Viermal Minus und einmal Plus – so könnte man die Analyse von Unger zusammenfassen:

1. Der Anteil "atypischer" Arbeitsverhältnisse (d. h. befristet, Teilzeit, Leiharbeit oder Minijob) ist in den letzten 20 Jahren von einem Fünftel auf mehr als ein Drittel gestiegen und liegt höher als in den meisten anderen EU-Staaten.

2. Fast 60% dieser atypisch Beschäftigten erhalten einen Niedriglohn.

3. Seit Mitte der 90er Jahre sank die Tarifbindung von knapp 80 auf rund 60%, während der Niedriglohnsektor deutlich wuchs.

4. Frauen verdienen in Deutschland im EU-Vergleich wesentlich schlechter als ihre männlichen Kollegen (geschlechtsspezifische Lohnlücke, engl. gender pay gap).

5. Die Jugendarbeitslosigkeit ist in Deutschland deutlich niedriger als in anderen europäischen Ländern, was der dualen Ausbildung zu verdanken ist.

Ein Beispiel nehmen sollte sich die deutsche Politik nach Ungers Meinung in folgenden Aspekten:


Mindestlohn: Allgemeine, gesetzliche Mindestlöhne haben knapp drei Viertel aller EU-Staaten – und fahren gut damit. Unger empfiehlt das britische Modell, bei dem der Mindestlohn von einer Kommission aus Gewerkschaften, Arbeitgeberorganisationen und wissenschaftlichen Experten festgelegt wird. Eine gesetzliche Lohnuntergrenze verringere auch den gender pay gap; dazu seien außerdem ausreichend Kinderbetreuungsangebote und eine Frauenquote für Führungspositionen nötig.


Tarifbindung: Nach Tarif bezahlte Arbeitnehmer erhalten seltener einen Niedriglohn. In benachbarten EU-Staaten ist der Grad der Tarifbindung mit bis zu 97% erheblich höher als in Deutschland, und Tarifverträge werden teilweise sogar für allgemeingültig erklärt.
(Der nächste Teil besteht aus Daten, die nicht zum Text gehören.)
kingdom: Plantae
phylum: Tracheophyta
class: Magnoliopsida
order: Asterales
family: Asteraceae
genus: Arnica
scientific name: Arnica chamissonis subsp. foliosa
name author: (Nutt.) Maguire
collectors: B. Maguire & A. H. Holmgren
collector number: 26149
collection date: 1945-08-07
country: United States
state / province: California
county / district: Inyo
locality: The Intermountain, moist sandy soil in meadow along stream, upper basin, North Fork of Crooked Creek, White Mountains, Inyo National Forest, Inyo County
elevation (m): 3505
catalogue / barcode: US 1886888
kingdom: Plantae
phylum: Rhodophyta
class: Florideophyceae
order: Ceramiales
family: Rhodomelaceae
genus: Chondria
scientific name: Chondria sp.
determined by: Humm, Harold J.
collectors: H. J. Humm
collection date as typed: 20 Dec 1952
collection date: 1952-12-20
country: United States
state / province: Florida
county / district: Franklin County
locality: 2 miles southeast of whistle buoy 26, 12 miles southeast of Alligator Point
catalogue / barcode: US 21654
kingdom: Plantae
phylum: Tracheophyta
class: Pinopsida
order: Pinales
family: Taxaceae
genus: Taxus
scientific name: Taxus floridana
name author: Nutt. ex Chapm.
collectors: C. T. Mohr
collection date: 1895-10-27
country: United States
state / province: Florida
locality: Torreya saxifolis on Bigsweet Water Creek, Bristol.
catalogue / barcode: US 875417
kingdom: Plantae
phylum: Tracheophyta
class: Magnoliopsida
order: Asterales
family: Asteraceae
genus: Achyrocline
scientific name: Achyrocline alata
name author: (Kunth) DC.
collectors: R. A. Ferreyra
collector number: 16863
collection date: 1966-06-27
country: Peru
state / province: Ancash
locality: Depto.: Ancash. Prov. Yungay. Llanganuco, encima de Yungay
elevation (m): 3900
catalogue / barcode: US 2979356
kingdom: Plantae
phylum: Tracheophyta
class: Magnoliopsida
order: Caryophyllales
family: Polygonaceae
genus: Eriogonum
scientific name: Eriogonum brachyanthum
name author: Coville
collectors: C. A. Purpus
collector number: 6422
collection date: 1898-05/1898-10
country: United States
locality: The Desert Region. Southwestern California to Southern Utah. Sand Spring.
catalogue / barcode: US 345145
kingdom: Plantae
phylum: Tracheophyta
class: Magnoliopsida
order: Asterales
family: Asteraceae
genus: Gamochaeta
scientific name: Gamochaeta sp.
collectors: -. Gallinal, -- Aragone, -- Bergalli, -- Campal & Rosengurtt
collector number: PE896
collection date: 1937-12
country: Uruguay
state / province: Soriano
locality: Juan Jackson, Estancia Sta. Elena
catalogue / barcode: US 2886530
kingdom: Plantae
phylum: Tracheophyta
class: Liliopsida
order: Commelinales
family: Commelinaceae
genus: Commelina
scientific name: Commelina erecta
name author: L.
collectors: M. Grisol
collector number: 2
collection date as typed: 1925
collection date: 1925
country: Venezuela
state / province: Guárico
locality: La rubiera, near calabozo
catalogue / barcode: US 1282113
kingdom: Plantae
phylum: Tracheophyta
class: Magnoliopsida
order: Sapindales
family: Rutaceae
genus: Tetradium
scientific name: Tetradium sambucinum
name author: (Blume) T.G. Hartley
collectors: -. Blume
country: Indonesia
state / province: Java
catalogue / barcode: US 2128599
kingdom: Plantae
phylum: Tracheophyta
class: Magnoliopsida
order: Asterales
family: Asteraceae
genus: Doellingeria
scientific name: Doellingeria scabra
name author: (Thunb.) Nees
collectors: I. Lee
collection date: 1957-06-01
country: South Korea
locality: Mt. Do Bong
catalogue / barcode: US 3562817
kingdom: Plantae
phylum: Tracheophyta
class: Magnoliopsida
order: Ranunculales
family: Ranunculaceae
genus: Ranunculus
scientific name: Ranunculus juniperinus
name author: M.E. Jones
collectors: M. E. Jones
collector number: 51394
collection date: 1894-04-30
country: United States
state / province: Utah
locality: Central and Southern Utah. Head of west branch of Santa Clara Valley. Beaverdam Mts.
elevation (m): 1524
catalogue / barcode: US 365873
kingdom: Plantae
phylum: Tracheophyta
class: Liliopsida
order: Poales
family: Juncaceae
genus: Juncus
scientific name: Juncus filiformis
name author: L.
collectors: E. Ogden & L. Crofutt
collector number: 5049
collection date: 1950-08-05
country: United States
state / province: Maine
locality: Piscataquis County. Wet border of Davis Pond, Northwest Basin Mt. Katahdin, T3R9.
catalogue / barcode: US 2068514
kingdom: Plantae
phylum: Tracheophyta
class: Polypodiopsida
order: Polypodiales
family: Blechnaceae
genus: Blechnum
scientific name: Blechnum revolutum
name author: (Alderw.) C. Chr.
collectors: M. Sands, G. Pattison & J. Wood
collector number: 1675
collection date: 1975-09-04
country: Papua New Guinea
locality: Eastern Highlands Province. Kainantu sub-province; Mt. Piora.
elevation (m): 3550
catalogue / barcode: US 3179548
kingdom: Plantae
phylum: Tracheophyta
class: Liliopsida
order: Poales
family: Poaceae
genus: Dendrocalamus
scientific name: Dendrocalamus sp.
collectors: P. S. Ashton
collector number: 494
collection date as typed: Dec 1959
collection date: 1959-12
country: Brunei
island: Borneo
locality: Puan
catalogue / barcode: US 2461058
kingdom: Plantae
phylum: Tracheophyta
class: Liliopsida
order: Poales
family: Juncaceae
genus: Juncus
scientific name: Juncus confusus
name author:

Eindämmung von Minijobs und Leiharbeit: Statt einer weiteren Deregulierung, die zu mehr geringfügigen Arbeitsverhältnissen führe, müssten Minijobs und Leiharbeit wieder stärker reguliert und reduziert werden. Entlohnung, Arbeitsplatzsicherheit und Weiterbildungschancen müssten für diese Arbeitnehmer verbessert werden. Frankreich und Großbritannien bieten hier laut Unger positive Beispiele.

"Europa am Scheideweg"

Ungers Fazit: Beim Arbeitsmarkt kann Europa wählen zwischen einer "Low Road" in Richtung Billiglöhne und prekärer Jobs oder aber einer "High Road", auf der sich Innovation, Qualifikation und betriebliche Flexibilität mit Sicherheit und Mitbestimmung kombinieren lassen. Da sollte die Wahl nicht schwerfallen.


Dr. Sigrid Joachimsthaler


Quelle: WSI-Pressemitteilung vom 29. 5. 2013.